On Something New / Dirt in a Hole
With Christian Friedrich’s (1977, DE) first solo exhibition, De Hallen Haarlem offered the stage to a high-profile young talent. Friedrich studied theology and philology before going to art school and is difficult to pin down to one specific artistic method. He produces sculpture, staged video work and monologues, which are usually part of an architectural intervention in the exhibition space. A striking aspect of Friedrich’s practice is the big contrast between individual works: in the series Types, for example, he refers explicitly to the sleek sculptures of the Minimalists, while a video installation such as The Stone That The Builder Rejected Twice evokes a baroque world that is pushing the limits of kitsch.
Photo: Gert Jan van Rooij
A common thread in Friedrich’s art is the subjugation of the human body. He regularly presents the body as an object of desire; at the same time it is the use of sadomasochist symbolic power games that can lead to a sublime experience. For the video work The Stone That The Builder Rejected Twice, for example, the artist had to submit to the will of an unknown person. He invited a boy from a personal advertisement in his studio, where this boy encountered a theatrical setting with the artist himself in the centre. The innocent, angelic visitor was subsequently free to respond to this absurd encounter. In this work Friedrich is employing a perverse game of power relations (between artist and muse, between artist and audience, between people in general).
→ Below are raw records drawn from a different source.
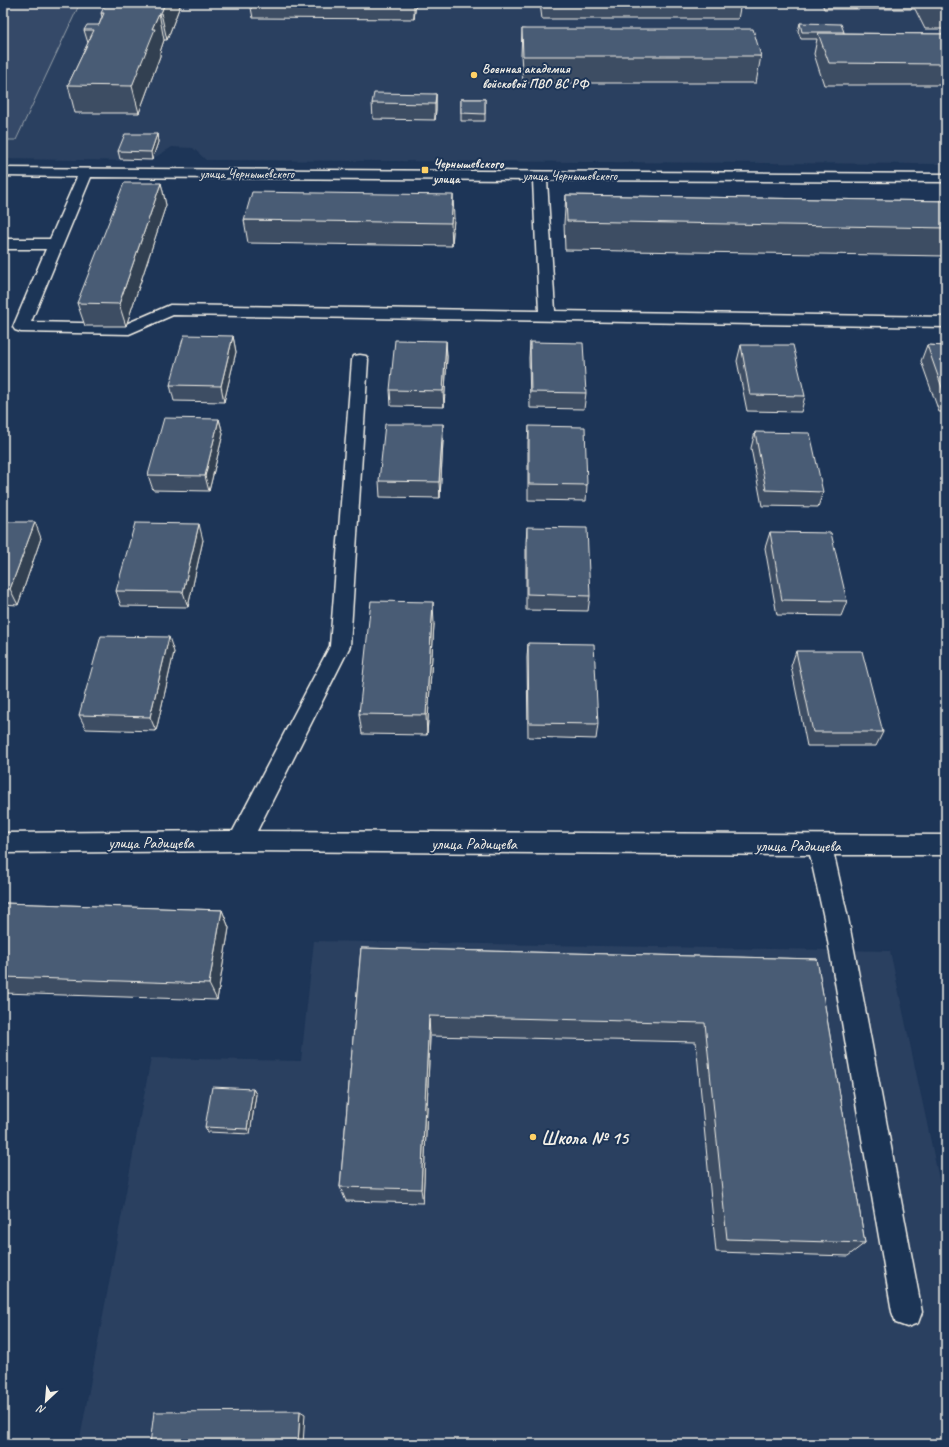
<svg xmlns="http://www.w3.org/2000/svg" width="949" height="1447" viewBox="0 0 949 1447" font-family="Caveat,sans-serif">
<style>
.built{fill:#2a4060}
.green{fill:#354a67;stroke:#949ea8}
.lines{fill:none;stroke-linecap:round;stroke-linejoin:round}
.minor-casing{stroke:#f4f1e8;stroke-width:3}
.minor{fill:#1d3557;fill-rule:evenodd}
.wall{fill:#3e4e64;stroke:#f4f1e8}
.shaded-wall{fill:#324051;stroke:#f4f1e8}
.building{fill:#485b74;stroke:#f4f1e8}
.poi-dot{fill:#ffd166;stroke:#1d3557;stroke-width:1.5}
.labels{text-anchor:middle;stroke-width:4;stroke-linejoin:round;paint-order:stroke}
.far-poi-label{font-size:13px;font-weight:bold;fill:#f4f1e8;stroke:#1d3557;text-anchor:start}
.far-street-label{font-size:13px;fill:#f4f1e8;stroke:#1d3557}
.street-label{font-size:16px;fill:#f4f1e8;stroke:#1d3557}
.near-poi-label{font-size:19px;font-weight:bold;fill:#f4f1e8;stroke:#1d3557;text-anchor:start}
</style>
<rect width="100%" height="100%" fill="#1d3557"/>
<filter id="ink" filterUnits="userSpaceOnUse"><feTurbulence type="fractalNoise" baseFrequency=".025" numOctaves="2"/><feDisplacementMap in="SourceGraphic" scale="8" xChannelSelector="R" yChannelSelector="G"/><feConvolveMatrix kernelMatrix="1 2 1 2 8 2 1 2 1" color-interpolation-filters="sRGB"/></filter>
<g filter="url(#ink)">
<path class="built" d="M3 3H946V164L206 160 193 148 172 147 149 161 3 159Z
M314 941 890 951 946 1212V1444H79L151 1058 301 1061Z"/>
<path class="green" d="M3 3H80L16 140H3Z"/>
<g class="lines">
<defs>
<path id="minor" d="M3 168 946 174V182L547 180 555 311 946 317V327L173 315 129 334 21 332 15 330 13 327 46 249H3V239H50L77 177 3 176ZM91 177 533 180 539 311 170 305 126 324 31 322Z
M360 355 366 356 368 360 350 646 257 831 946 835V855H834L848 918 922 1312 918 1323 907 1327 896 1323 892 1312 824 918 810 855 240 851 3 853V833L233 831 330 646 352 360 354 356Z"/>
</defs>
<use href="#minor" class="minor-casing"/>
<use href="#minor" class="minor"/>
</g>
<path class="wall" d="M181 3 167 40H164L160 52V56L139 113H75L68 85 88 43 84 30 99 25 102 17 101 13Z
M250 3H416L414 19 253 18Z
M540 3H741L738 19H542Z
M822 3H946V29H925L915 9H824Z
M800 23 844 32V33L946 34V85H824L814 54 817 39H801L798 31Z
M522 29 761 56 756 83H523L521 55Z
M436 94V109L435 120 373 119 372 103Z
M461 99H485V121H461Z
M157 134 158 142 152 160 120 159 118 151Z
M161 183 166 205 126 326H85L77 303Z
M566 195 946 201V256L565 250 564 223Z
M454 218 452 246 248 243 244 220Z
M233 336 236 352 224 402 174 401 170 385Z
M446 341 447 357 444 407 391 406 390 390Z
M530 342 586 393 584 409 530 408 529 358Z
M741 345 805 396 801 412 747 411 737 361Z
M927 345 946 346V412H939L921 361Z
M219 419 223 434 209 491 153 490 148 475Z
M529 426 587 485 586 501 528 500V442Z
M755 432 823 492 818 507 762 506 751 448Z
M443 440 440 498 380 497 379 481Z
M3 522 41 538 18 605 3 604Z
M527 527 590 596 588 611 526 610V542Z
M770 532 847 601 841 616 777 615 765 548Z
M203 540 188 607 121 606 116 591Z
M434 624 427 735 362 734 359 714Z
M528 643 598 724 596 739 528 737 527 658Z
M796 651 883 732 876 746H807L791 666Z
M174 652 156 731 86 729 79 715Z
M3 903 222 910 229 928 217 1000 3 993Z
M361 948 817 959 865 1243 848 1256 716 1252 696 1042 430 1036 423 1203 346 1201 340 1187Z
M253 1089 256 1094 250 1134 208 1132 205 1127Z"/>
<path class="shaded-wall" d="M165 3H181L167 40 161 13Z
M414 3H416L414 19Z
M159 13 164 40 160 52V56L139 113 132 86 152 29Z
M436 94V109L435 120V104Z
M157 134 158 142 152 160 151 152Z
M161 183 166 205 126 326 119 304Z
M453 195 454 218 452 246 451 223Z
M233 336 236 352 224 402 221 386Z
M446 341 447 357 444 407 443 391Z
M219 419 223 434 209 491 205 476Z
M443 424V440L440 498 439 482Z
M35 522 41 538 18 605 10 589Z
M199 524 203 540 188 607 183 592Z
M433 602 434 624 427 735 426 715Z
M169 637 174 652 156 731 150 717Z
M3 643 7 651 3 662Z
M222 910 229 928 217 1000 209 984Z
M429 1016 430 1036 423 1203 421 1189Z
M253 1089 256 1094 250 1134 247 1129Z
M300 1411 305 1414 303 1444H298Z"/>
<path class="building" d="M106 3H165L161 13H159L152 29H155L132 86 68 85 94 30H84L87 25H99L104 13H101Z
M800 23 841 24 844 32H802Z
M522 29H753L761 56H523Z
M818 33 946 34V64L829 63Z
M374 93 436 94 435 104 372 103Z
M461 99H485V114L461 113Z
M125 134H157L151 152 118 151Z
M124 183H161L119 304 77 303Z
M252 192 453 195 451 223 244 220Z
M566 195 946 201V228L567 221Z
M184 335 233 336 221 386 170 385Z
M395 340 446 341 443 391 390 390Z
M530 342 583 343 586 393 531 392Z
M741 345H793L805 396 750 395Z
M927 345 946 346V396H945Z
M164 418 219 419 205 476 148 475Z
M385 424H443L439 482 379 481Z
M529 426 585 427 587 485 529 484Z
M755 432 810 433 823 492 766 490Z
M3 522H35L10 589H3Z
M135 523 199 524 183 592 116 591Z
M527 527 587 528 590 596 527 594Z
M770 532 831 533 847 601 782 600Z
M371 601 433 602 426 715 359 714Z
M101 636 169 637 150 717 79 715Z
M528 643 594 644 598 724 529 723Z
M796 651H862L883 732H813Z
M3 903 222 910 209 984 3 977Z
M361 948 817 959 865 1243 727 1239 705 1023 429 1016 421 1189 340 1187Z
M212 1087 253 1089 247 1129 205 1127Z
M300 1411 298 1444H150L154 1412Z"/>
</g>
<g class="poi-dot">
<circle cx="474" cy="75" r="4"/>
<rect x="421" y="166" width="8" height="8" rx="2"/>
<circle cx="533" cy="1137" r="4"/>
</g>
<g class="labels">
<g class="far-poi-label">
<text x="482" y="73">Военная академия<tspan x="482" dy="15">войсковой ПВО ВС РФ</tspan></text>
<text x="433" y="168">Чернышевского<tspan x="433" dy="15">улица</tspan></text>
</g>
<g class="far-street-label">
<text x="247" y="178">улица Чернышевского</text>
<text x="570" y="180">улица Чернышевского</text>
</g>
<g class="street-label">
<text x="151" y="848">улица Радищева</text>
<text x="474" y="849">улица Радищева</text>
<text x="798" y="851">улица Радищева</text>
</g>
<g class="near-poi-label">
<text x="541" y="1144">Школа № 15</text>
</g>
</g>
<rect width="949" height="1447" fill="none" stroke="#1d3557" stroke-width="16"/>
<rect x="8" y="8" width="933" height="1431" fill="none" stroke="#f4f1e8" stroke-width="1.5" filter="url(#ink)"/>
<g transform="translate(46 1401) rotate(206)" stroke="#1d3557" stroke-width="3" paint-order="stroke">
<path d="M0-3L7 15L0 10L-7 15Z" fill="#f4f1e8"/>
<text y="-6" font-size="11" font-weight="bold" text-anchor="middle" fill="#f4f1e8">N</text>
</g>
</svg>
This unrehearsed meeting between two strangers is a good example of how the artist is trying, within a predetermined framework, to leave as much as possible to chance.
Photo: Gert Jan van Rooij
In another work, created especially for the exhibition, Friedrich developed an algorithm to ‘edit’ information on the basis of the stuttering pattern of a severe stutterer. The work has an unethical tinge to it, while at the same producing unexpected beauty.